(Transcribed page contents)
****************

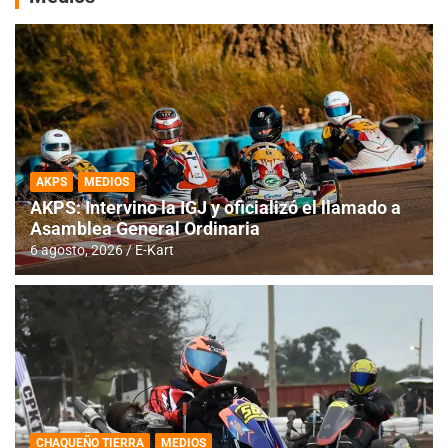
AKPS
MEDIOS
AKPS: Intervino la IGJ y oficializó el llamado a
Asamblea General Ordinaria
6 agosto, 2026
E-Kart
CHAQUEÑO TIERRA
MEDIOS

****************

> **ACTIVITY**
All lines of the entries above where "AKPS" turns up should be reported.

> **ANSWER BOX**
AKPS
AKPS: Intervino la IGJ y oficializó el llamado a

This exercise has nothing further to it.